Jon Liow is known for creating ultaminimal products with quirky twists—you may remember him for the clever "Lean" toast dish that we covered a while back. Now, he has introduced a new concept that better connects users to the hours in a day. Your first hunch may be to guess it's a watch—and you're not totally off with that guess. "Solar" is an interactive light that can be hooked up to a specific timezone that mimics the region's sun cycle. The light is controlled by a smartphone app that allows users to choose the timezone that the light imitates. The light will brighten as dawn approaches and soften as evening falls.

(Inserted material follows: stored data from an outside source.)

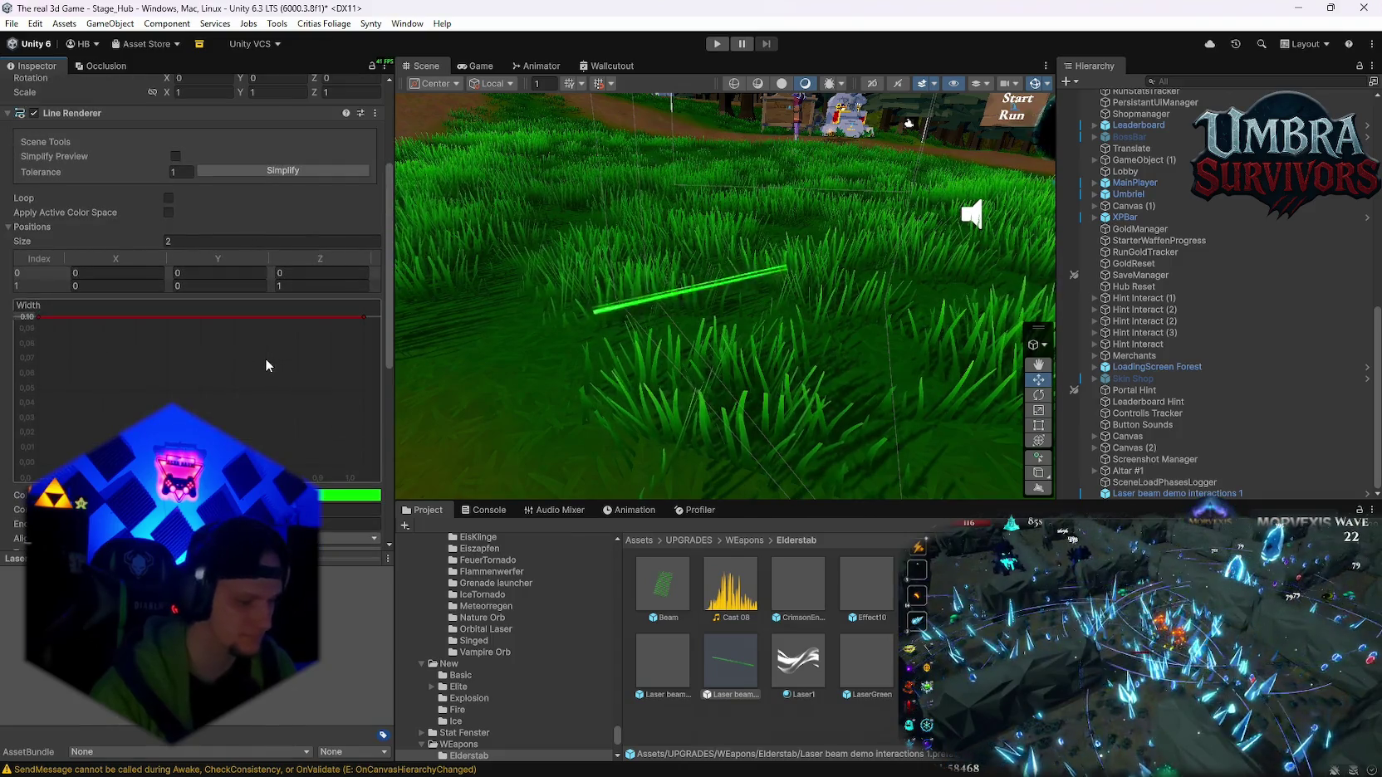
{"action": "key", "text": "ctrl+z"}
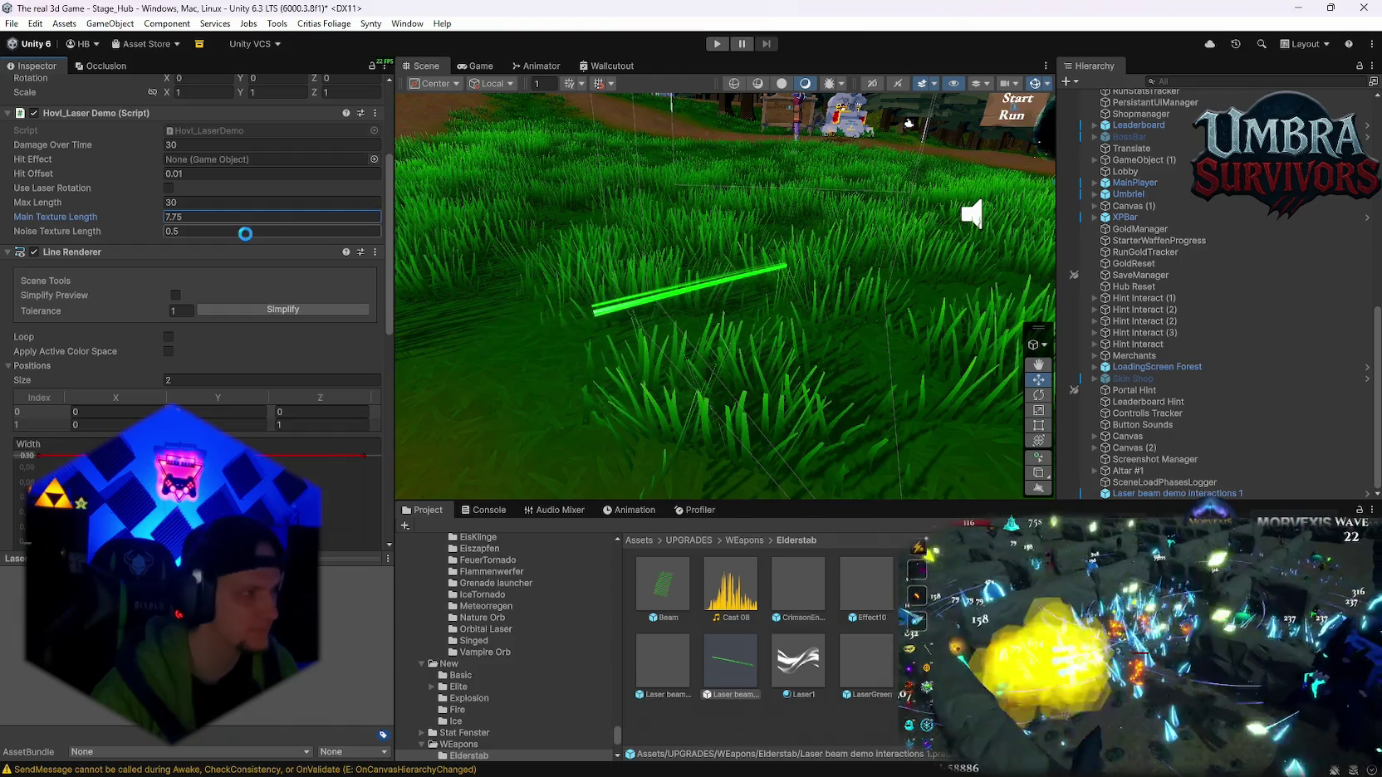
{"action": "type", "text": "0.5"}
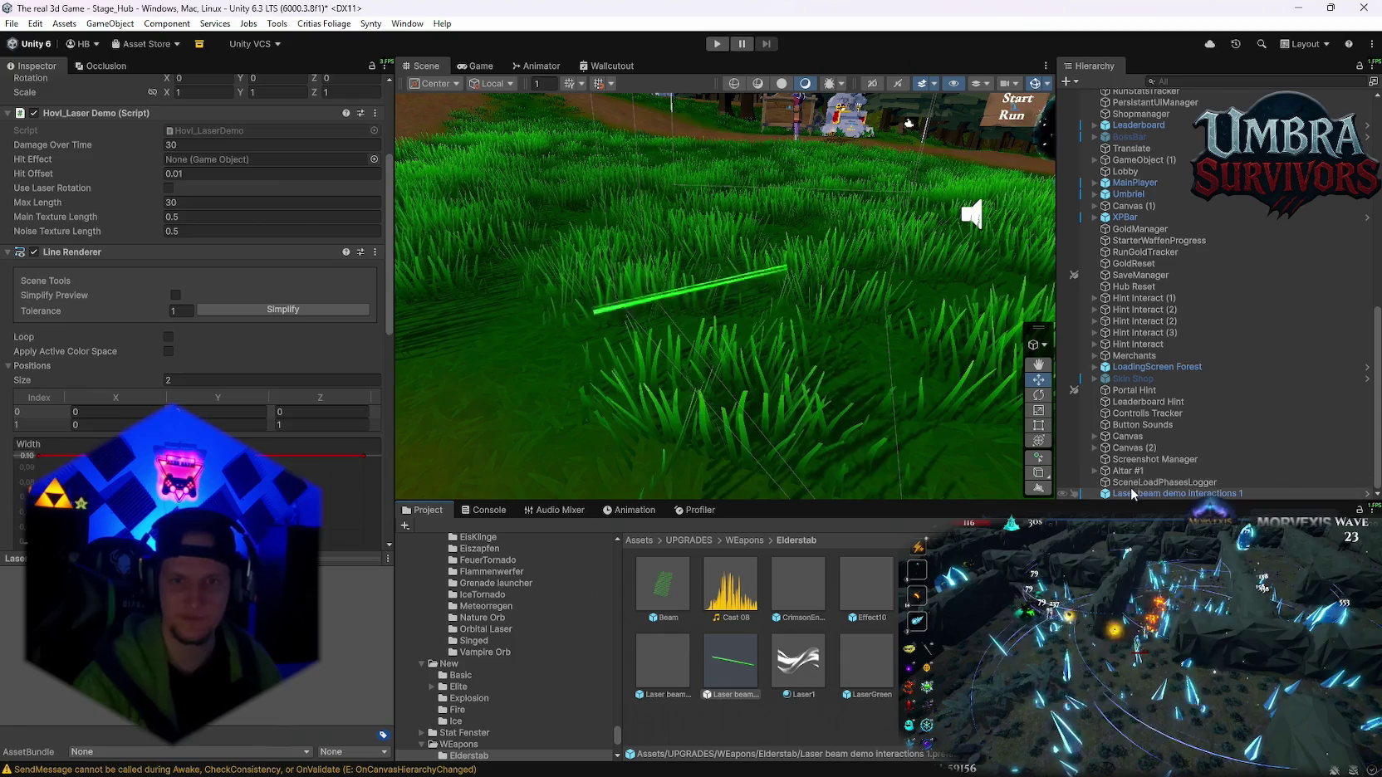
{"action": "key", "text": "Delete"}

The only thing solar about this light is its name—the light is LED lit and runs electrically. The hope is that users will stop and appreciate a daily fixture we may not generally take the time to notice. "This unique take on time can allow us to feel somewhat connected with places we may have never even been or seen, with the user being able to experience the light cycle of any location in the world," Liow says on his website. He tells us more about his project:
The device has several different functions. In its simplest form, the user can either allow the app to automatically sync with the light to trigger a 24-hour cycle based on their current location or manually select any city in the world. Once the light is triggered by the app via bluetooth, it runs independently without needing to be connected to the smartphone. Secondary functions of the system include the ability for the user to invert the light cycle. This option allows the user to reverse the function of the light, resulting in it shining brightest during the timezone's darkest hours and remaining dark during the timezone's brightest hours. The ambient function allows the user to disengage the twenty-four hour light cycle, and control the brightness of the light manually.
"Solar" hasn't hit the market yet, but Liow has plans to introduce the product to buyers in 2014 with some help from fellow lighting programmers.